Uno pensaría que si vieras a alguien suicidarse frente a tus ojos, de alguna manera brutal, por ejemplo lanzándose de un puente, el tiempo correría más lento, a cámara lenta; es todo lo contrario, un acto de esa índole es algo rápido, brutal, sumario.
La escuela tiene pasillos que son una especie de puentes que atraviesan el edificio de un lado a otro conectando los salones de los pisos superiores, en este caso, el que nos interesa es el del sexto piso, el edificio tiene ocho. Un estudiante que pasa por ahí, coloca calmadamente su mochila en el suelo, se desabotona el último botón de su playera polo y se aparta el cabello castaño que le cae por la frente. Entonces empieza a gritar, como si anunciara algo. Nosotros no escuchamos las frases que dice, desde la planta baja donde nos encontramos, sólo alcanzamos a oír ruido saliendo de su garganta.

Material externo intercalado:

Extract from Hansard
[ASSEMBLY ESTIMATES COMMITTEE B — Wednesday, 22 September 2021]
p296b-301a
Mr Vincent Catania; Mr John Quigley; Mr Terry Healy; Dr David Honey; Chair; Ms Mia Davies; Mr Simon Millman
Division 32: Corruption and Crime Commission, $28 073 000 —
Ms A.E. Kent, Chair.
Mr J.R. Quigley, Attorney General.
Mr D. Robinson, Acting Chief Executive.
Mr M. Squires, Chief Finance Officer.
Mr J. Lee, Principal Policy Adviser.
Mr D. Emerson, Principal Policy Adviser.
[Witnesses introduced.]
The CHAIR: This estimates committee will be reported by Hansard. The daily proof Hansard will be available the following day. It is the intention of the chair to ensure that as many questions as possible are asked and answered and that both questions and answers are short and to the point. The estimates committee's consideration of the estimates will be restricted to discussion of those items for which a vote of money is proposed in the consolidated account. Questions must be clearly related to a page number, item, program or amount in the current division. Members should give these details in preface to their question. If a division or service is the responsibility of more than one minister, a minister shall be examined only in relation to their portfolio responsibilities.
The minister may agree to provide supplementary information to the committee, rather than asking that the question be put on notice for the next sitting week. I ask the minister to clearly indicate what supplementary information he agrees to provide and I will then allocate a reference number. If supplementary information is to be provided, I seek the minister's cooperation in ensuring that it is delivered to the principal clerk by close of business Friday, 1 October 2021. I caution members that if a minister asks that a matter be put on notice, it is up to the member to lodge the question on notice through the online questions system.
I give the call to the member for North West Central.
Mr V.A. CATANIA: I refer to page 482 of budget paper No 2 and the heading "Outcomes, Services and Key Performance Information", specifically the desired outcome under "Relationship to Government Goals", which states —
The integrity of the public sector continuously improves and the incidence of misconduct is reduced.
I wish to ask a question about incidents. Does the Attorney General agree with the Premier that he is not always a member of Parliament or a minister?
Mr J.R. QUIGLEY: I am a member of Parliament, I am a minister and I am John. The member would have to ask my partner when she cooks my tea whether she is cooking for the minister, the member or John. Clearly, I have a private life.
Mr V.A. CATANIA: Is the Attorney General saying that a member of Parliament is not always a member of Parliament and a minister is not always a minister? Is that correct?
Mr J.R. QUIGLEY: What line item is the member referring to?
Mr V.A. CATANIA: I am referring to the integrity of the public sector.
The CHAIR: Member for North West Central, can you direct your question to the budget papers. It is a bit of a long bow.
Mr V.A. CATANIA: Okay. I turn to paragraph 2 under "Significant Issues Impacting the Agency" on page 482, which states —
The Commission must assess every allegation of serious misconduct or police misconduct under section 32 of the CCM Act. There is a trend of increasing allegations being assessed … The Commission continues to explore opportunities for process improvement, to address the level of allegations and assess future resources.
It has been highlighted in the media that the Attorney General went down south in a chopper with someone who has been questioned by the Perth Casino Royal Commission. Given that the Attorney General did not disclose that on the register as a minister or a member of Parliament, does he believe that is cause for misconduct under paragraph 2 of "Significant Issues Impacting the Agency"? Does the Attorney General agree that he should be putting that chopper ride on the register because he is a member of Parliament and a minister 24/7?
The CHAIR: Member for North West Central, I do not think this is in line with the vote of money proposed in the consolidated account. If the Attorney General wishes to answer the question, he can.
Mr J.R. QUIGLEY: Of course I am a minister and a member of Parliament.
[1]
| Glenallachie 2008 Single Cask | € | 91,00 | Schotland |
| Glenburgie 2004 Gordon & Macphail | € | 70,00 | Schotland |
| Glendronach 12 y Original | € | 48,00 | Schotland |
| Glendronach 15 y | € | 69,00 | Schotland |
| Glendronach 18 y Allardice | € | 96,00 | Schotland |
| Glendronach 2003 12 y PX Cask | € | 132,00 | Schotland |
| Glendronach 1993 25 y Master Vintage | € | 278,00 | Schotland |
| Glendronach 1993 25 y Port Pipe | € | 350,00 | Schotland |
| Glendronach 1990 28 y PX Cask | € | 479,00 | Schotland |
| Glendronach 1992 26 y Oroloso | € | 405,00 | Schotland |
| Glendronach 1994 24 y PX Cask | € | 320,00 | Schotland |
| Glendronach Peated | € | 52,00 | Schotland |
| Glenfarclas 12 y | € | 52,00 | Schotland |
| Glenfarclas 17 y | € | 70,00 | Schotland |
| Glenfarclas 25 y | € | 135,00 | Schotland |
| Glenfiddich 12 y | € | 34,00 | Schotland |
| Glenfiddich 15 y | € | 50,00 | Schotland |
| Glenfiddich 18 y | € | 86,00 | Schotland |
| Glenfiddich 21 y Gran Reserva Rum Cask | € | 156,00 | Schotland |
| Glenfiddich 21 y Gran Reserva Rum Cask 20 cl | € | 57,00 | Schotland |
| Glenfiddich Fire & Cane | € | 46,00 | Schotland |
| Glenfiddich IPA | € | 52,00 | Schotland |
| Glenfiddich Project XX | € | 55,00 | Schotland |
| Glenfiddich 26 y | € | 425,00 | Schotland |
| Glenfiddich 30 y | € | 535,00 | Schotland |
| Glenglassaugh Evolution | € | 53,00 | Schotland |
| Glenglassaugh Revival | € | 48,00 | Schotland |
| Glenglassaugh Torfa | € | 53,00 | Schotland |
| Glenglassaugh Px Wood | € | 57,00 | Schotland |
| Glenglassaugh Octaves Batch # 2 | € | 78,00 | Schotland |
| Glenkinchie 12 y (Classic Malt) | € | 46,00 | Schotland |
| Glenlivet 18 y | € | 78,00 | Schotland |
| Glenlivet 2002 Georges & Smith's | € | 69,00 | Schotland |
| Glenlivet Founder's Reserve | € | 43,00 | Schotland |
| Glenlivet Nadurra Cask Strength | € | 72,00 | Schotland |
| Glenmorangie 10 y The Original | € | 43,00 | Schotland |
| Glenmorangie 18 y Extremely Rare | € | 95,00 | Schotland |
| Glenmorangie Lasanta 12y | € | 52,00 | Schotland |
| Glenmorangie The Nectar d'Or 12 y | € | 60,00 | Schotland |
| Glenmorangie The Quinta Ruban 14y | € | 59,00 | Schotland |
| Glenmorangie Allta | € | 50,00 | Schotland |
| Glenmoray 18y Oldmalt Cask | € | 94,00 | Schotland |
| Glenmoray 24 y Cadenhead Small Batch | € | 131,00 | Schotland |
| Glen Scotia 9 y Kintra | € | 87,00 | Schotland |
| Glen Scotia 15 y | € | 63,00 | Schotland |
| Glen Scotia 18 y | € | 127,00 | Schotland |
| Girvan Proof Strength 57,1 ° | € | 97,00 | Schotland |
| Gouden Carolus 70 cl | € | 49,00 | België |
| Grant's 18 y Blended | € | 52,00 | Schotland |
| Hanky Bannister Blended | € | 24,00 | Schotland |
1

Lo que sucede a continuación es rápido como una exhalación. El chico se aferra con ambas manos al barandal, de la misma manera casual y desenvuelta en que lo haría un profesional del parkour, con la mínima diferencia de que el joven que contemplamos, no brinca de estructura en estructura; lo único que le aguarda a él es un vacío abismal repleto de cientos de miradas atónitas.
Antes de que podamos tan siquiera reaccionar, antes de que termines siquiera el bocado del sandwich que empezaste a masticar antes de que todo sucediera, el cuerpo cae pesadamente al suelo a escasos metros de nosotros, como una bolsa de patatas, piensas, aunque parezca absurda la comparación. El crujido es lo peor, ese sonido seco producido por el golpe sordo de los huesos al golpear el suelo y quebrarse. Un charco de sangre se extiende alrededor del muchacho, como una marea roja con las propiedades frías del metal.
Permaneces paralizado, con los ojos como platos, completamente inmóvil, atónito. Tragas finalmente el bocado de sandwich, y todo ha acabado.